*** Opening of SOURCE MATERIAL ***

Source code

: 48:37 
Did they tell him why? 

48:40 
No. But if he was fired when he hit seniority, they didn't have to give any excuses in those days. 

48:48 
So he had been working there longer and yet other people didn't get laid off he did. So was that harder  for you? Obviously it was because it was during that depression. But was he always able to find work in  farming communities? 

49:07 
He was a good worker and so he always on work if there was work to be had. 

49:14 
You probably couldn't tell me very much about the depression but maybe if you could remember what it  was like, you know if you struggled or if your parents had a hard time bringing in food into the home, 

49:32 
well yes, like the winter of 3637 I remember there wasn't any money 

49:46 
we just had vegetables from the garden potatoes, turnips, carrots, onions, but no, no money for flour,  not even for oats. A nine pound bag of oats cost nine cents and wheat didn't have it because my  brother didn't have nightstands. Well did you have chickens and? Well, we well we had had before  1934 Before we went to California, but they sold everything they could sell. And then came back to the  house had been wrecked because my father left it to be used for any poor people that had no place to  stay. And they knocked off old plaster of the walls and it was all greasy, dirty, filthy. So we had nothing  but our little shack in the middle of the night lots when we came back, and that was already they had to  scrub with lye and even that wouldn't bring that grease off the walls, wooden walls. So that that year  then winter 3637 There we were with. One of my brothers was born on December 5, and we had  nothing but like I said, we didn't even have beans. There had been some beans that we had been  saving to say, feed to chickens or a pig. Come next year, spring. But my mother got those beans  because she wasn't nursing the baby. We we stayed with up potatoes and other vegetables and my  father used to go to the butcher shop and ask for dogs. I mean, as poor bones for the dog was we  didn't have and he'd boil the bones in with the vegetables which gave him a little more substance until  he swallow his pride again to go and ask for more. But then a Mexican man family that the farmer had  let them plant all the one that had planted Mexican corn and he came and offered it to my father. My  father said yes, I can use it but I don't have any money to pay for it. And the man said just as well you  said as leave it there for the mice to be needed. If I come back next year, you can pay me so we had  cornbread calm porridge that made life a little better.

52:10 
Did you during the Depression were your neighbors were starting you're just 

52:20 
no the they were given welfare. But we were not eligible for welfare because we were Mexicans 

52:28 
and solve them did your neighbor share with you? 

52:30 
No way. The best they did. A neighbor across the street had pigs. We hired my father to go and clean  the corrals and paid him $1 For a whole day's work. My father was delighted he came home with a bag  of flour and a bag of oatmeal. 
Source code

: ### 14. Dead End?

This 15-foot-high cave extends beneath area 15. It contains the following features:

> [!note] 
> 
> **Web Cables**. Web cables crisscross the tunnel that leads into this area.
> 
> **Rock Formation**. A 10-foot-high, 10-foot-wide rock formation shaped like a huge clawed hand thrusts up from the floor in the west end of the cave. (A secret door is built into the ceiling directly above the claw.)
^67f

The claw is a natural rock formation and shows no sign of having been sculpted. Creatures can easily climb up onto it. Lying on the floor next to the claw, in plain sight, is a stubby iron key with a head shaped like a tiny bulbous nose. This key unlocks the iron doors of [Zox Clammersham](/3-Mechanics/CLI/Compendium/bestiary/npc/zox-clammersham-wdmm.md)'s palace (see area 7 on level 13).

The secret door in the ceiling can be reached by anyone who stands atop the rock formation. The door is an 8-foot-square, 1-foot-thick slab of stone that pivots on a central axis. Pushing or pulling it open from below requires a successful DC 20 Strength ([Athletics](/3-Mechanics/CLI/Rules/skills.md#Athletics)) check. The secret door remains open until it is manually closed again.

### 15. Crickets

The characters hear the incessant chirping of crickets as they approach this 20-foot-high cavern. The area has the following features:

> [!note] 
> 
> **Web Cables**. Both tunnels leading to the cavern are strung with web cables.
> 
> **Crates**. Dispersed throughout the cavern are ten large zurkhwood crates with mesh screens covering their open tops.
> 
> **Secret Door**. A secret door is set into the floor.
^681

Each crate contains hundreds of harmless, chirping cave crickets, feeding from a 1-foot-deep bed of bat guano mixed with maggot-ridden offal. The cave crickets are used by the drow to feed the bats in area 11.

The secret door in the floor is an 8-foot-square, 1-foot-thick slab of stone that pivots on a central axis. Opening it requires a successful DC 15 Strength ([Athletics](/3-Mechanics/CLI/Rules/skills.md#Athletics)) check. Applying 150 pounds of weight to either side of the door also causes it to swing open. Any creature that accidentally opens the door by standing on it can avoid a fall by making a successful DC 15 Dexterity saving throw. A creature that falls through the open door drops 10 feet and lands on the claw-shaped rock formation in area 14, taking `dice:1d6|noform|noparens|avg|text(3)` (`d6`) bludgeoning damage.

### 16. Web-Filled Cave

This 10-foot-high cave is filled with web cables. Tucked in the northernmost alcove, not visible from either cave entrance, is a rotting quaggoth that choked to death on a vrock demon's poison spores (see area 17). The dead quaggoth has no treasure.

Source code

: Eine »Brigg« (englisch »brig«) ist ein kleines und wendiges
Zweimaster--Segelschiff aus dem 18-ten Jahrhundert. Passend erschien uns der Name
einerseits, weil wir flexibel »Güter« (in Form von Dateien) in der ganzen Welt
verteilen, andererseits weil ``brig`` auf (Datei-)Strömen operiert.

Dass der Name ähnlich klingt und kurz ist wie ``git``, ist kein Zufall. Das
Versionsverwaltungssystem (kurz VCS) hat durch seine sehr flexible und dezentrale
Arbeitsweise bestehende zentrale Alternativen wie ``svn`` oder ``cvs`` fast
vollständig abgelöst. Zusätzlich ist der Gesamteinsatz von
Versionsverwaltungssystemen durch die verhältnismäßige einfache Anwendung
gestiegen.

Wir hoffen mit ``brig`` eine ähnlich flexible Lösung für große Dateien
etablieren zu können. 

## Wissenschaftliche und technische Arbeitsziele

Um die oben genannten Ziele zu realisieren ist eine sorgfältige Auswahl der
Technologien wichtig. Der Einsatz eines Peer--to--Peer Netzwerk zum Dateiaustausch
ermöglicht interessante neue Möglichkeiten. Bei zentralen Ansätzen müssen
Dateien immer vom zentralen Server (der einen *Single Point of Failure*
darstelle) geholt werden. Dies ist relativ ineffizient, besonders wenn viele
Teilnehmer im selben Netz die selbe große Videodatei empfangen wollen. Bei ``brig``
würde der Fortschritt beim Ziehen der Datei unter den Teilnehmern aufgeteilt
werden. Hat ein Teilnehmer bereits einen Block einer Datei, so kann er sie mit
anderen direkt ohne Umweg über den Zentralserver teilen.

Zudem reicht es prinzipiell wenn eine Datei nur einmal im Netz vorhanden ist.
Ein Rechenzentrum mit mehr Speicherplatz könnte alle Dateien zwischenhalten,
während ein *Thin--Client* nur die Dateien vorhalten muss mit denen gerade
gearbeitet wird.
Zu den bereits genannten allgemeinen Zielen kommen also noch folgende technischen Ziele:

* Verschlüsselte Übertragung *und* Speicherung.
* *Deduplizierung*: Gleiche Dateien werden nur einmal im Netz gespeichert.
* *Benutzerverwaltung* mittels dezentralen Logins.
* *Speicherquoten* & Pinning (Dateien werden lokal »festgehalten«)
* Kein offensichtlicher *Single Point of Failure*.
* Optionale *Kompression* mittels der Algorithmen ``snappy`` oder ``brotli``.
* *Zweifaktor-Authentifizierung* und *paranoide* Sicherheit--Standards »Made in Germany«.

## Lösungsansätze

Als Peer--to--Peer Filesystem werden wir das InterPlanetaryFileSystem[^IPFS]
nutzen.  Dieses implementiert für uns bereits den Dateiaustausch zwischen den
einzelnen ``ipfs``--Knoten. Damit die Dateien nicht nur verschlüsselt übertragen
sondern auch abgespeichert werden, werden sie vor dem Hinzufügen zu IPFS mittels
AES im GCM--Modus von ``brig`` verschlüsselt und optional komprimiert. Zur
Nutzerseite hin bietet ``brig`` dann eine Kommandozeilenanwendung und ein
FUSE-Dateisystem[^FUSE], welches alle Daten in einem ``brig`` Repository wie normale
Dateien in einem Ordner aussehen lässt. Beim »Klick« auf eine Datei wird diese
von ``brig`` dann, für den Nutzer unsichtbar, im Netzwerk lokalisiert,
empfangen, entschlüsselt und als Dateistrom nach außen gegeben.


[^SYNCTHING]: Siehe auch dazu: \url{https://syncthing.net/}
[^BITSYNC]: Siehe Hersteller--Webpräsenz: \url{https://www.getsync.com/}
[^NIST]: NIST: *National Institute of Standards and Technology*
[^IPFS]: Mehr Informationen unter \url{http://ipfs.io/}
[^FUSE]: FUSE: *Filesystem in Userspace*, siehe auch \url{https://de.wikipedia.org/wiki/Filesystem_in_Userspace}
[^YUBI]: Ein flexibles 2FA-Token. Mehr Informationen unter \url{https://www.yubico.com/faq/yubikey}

*** Close of SOURCE MATERIAL ***

→ **EXERCISE AIM**
Within the entries, how many lines contain the word "ceiling"? Answer with a number alone.

→ **EXERCISE OUTPUT**
2